Dataset: Multi-Engine SERP Propagation and Feature Signals from News-Derived Queries (Google, Brave, Mojeek)
1 min read
Comprehensive SERP Data (v2)
This dataset is a second-generation release of the SERP profiling workflow, built for multi-engine analysis and robustness checks.
It includes (i) the keyword seeds derived from news headlines, (ii) indexed SERP records, and (iii) the final derived feature dataset used for statistical analysis.
Highlights
- Engines: Google, Brave, Mojeek
- Rank range: 1–20
- Core files:
keywords.csv: news headline–derived search terms (seed file)index.parquet: indexed SERP universe (post-collection reconciliation)dataset-20260222_141303.parquet: derived dataset used for analysis (features after extraction/acceptance)

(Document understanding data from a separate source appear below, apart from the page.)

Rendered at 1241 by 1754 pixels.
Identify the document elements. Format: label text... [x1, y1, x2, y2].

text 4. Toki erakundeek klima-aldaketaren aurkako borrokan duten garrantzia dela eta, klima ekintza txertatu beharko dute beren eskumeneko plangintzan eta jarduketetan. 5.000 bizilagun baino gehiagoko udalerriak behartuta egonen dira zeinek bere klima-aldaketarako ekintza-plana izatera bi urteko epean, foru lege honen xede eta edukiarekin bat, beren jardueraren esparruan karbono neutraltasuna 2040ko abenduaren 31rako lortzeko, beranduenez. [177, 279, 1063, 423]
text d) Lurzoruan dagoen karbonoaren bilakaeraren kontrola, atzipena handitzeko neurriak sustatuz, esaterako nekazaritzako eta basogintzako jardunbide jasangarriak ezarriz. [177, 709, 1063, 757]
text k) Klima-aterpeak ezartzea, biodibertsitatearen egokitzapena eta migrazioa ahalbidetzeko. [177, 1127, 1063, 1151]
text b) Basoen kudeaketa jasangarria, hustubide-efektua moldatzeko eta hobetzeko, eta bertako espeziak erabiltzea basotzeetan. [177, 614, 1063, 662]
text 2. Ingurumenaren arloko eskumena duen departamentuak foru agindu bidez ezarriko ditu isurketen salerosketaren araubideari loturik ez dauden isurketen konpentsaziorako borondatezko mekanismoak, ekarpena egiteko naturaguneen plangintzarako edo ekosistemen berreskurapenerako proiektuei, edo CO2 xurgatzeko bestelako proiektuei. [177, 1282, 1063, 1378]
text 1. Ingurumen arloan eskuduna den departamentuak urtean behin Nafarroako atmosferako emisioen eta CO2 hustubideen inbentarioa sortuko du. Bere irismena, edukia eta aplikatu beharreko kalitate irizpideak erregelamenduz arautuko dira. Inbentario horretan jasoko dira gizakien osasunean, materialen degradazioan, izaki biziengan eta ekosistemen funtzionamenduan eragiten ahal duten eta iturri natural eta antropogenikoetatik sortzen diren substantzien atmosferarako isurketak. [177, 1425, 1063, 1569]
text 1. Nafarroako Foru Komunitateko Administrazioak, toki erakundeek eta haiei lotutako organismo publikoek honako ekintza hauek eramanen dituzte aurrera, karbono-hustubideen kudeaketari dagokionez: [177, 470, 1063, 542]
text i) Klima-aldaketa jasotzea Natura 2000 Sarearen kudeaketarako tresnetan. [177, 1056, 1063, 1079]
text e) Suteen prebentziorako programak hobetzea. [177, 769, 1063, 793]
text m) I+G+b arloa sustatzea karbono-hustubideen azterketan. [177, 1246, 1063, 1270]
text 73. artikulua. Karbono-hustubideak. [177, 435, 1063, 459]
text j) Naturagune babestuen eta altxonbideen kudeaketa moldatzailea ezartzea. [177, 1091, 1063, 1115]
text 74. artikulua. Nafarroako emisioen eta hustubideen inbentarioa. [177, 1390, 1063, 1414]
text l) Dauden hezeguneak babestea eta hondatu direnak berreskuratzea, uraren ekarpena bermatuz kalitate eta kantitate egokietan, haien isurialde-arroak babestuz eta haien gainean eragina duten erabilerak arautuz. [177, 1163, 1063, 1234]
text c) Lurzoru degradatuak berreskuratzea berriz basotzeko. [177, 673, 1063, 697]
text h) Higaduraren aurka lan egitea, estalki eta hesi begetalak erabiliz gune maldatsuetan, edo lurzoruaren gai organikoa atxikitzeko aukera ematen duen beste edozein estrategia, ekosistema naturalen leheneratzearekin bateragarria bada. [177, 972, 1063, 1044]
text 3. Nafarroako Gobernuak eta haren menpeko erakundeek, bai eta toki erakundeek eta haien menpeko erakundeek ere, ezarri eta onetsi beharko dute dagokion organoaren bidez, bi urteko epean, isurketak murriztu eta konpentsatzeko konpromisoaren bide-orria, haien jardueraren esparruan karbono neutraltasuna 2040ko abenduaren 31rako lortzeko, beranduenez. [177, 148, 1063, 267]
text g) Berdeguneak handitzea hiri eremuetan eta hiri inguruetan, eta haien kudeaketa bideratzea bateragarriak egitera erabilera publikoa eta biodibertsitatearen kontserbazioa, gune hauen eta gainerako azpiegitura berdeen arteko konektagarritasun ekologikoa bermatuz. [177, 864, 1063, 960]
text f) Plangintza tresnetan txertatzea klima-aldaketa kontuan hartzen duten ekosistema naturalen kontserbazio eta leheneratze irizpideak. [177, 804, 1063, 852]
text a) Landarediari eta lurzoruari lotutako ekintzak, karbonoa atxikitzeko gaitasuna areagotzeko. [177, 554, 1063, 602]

- Reports: dataset generation summary, index statistics, outlier & consistency checks
Research Use Cases
- Cross-engine SERP comparison beyond Google/Bing (Google vs Brave vs Mojeek)
- Robustness / consistency analysis under data-quality constraints
- Feature trend analysis across rank buckets and source/no-source conditions
- Reproducible dataset generation pipelines for SERP research
📂 Dataset is hosted on Hugging Face:
Clone (Hugging Face): git clone https://huggingface.co/datasets/goker/comp-serp-data-v2
Dataset page: https://huggingface.co/datasets/goker/comp-serp-data-v2
Notes on raw artifacts
Raw SERP artifacts (HTML / JSON / screenshots / runtime metrics) may contain third-party content.
This release focuses on research-ready derived data products and documentation. If raw artifacts are released, they are handled separately and referenced from this page.